    Another case that could be relevant is that of re AK [2001] 1 F.L.R. 129 who refused medical treatment in advance, for 2w after he could no longer communicate by any means. He knew that once he lost eye movement he would no longer be able to express pain, tell anyone if there was something wrong. At this stage his ventilation was withdrawn and he died. I think this gives us some insight into what it is like for people who cannot respond. We don’t know this for Charlie Gard, of course, but the suggestion is that he is severely brain damaged. While this may mean he is not suffering, the judgment in Bland certainly implies that any treatment would be battery.
    (There are a number of other issues too)
    So it is the case here that the courts are looking at best interests for the child, which needs to come above best interests of other affected people.

    1. Carole Holt says:

      There are already two children with very similar strains of Charlie’s illness who have received the new medication and both have vastly improved over a 12 month period, one little girl is seen actually riding a bicycle, yet months before was written off by doctors, but they have both received the medication from America which is far more advanced in this kind of illness. What right does anyone have to prevent Charlie Gard from trying this new medication. He has nothing to loose but everything to gain. How can the best interests of this child be to end his life when there is a chance, no matter how small. How has medicine ever progressed without someone being the first to try something new. And by the way he can open his eyes and suck on his dummy. Don’t believe everything you read in the press.

  6. In a sentence Charlie’s life support in the UK by the NHS must continue till the parents have finalised formalities for provison of medical treatment whilst travelling etc.
    Parents are responsible for their children and certainly are not accountable to the state which is kidnapping children. This must stop.

Extracted data:
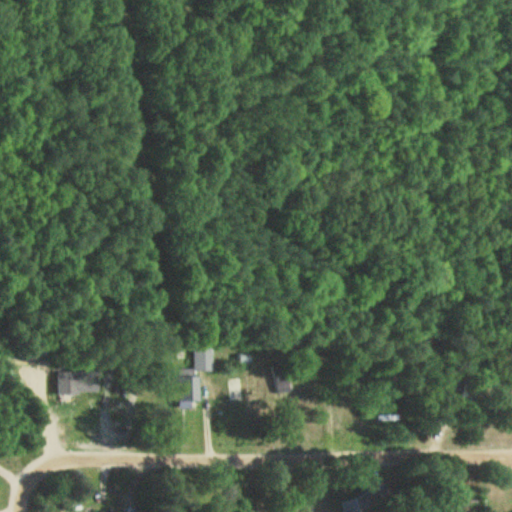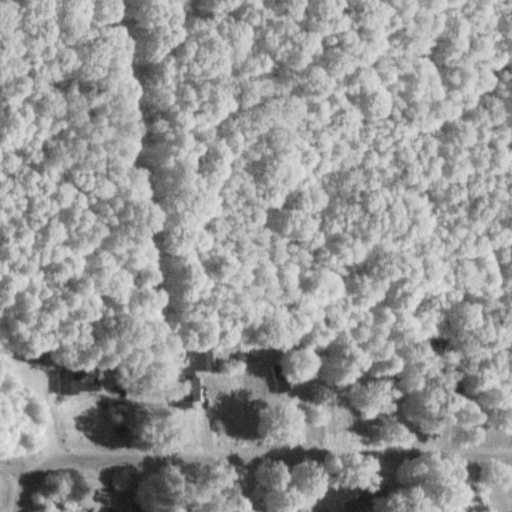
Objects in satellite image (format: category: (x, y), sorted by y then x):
road: (440, 209)
building: (199, 374)
building: (72, 381)
road: (270, 461)
road: (291, 487)
road: (24, 492)
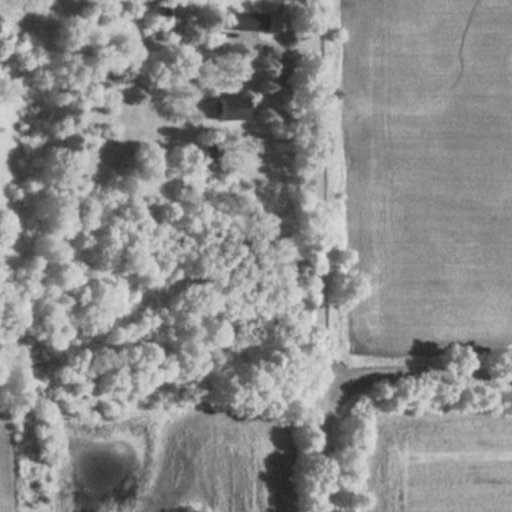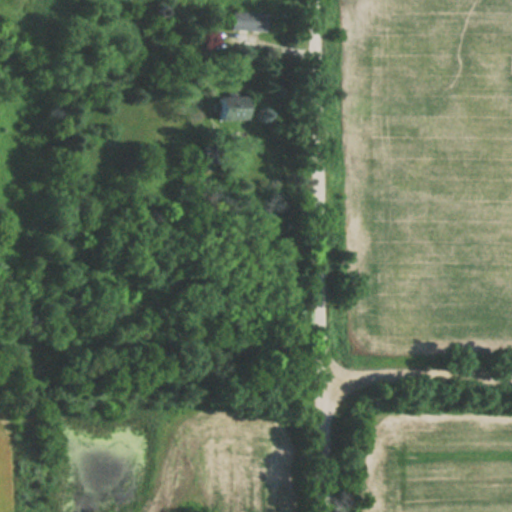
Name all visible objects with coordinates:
building: (248, 21)
building: (230, 107)
building: (188, 182)
road: (318, 256)
road: (416, 370)
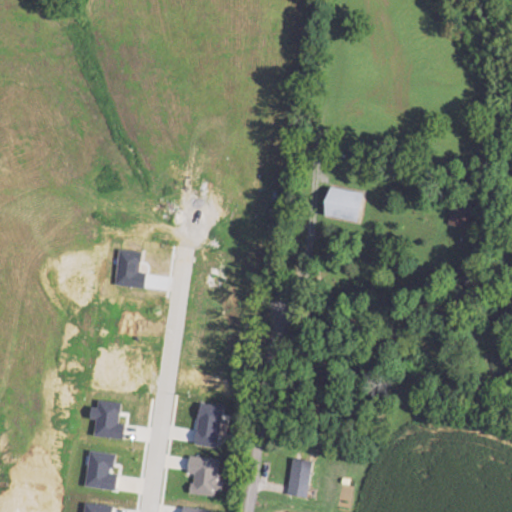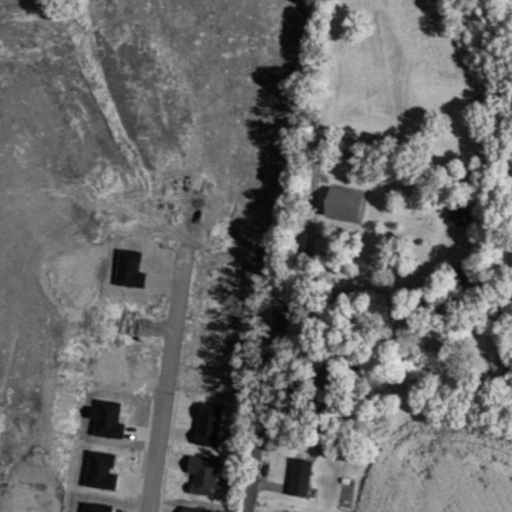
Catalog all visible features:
building: (350, 203)
building: (460, 216)
road: (246, 458)
building: (303, 477)
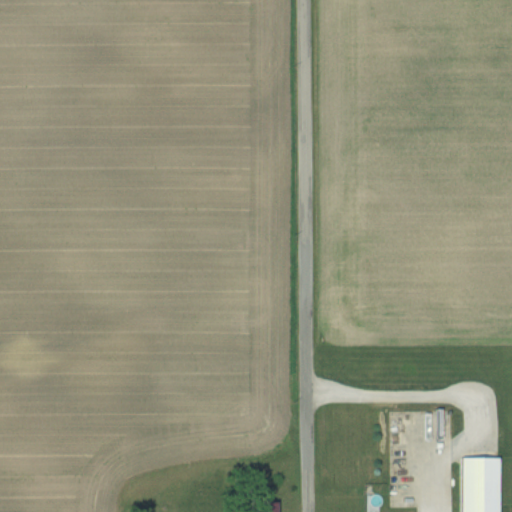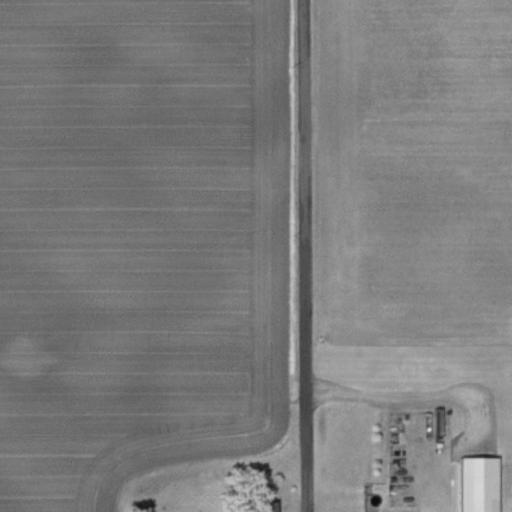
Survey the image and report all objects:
road: (308, 255)
road: (452, 396)
building: (477, 484)
building: (264, 506)
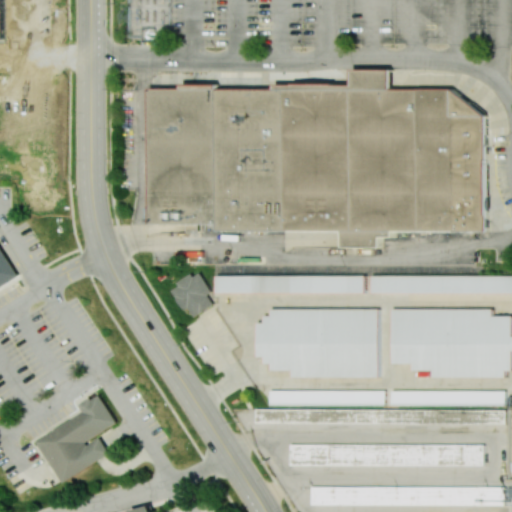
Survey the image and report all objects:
road: (189, 30)
road: (237, 30)
road: (282, 30)
road: (324, 30)
road: (372, 30)
road: (417, 30)
road: (460, 30)
road: (500, 40)
road: (310, 61)
road: (141, 150)
building: (321, 158)
road: (91, 203)
road: (24, 253)
road: (307, 259)
building: (6, 269)
building: (6, 270)
building: (442, 282)
building: (291, 283)
building: (293, 283)
building: (442, 283)
building: (195, 293)
building: (195, 293)
building: (322, 341)
building: (322, 341)
building: (453, 341)
building: (454, 341)
road: (93, 356)
road: (0, 371)
building: (328, 396)
building: (328, 396)
building: (449, 396)
building: (449, 397)
road: (52, 401)
building: (382, 416)
building: (79, 439)
road: (225, 447)
building: (389, 454)
road: (149, 488)
road: (184, 495)
building: (406, 495)
building: (146, 509)
road: (75, 510)
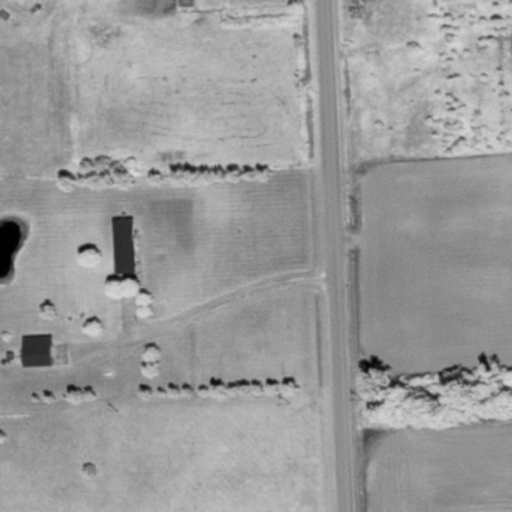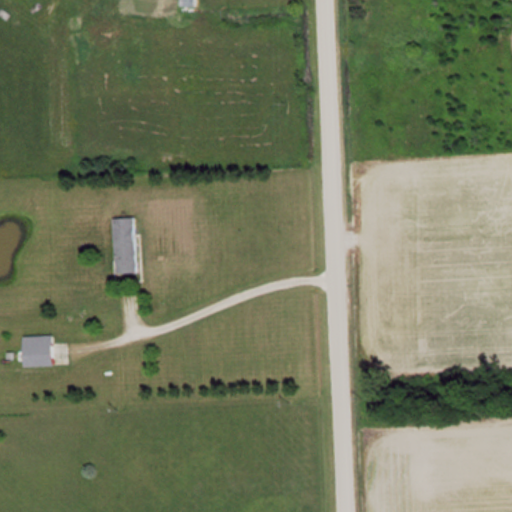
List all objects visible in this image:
building: (132, 249)
road: (334, 256)
building: (46, 351)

Exercise goal:
Repeat word for word the part of the Charlie Gard discussion from "Another case that" up to and including "other issues too)".

Solution below:
Another case that could be relevant is that of re AK [2001] 1 F.L.R. 129 who refused medical treatment in advance, for 2w after he could no longer communicate by any means. He knew that once he lost eye movement he would no longer be able to express pain, tell anyone if there was something wrong. At this stage his ventilation was withdrawn and he died. I think this gives us some insight into what it is like for people who cannot respond. We don’t know this for Charlie Gard, of course, but the suggestion is that he is severely brain damaged. While this may mean he is not suffering, the judgment in Bland certainly implies that any treatment would be battery.
    (There are a number of other issues too)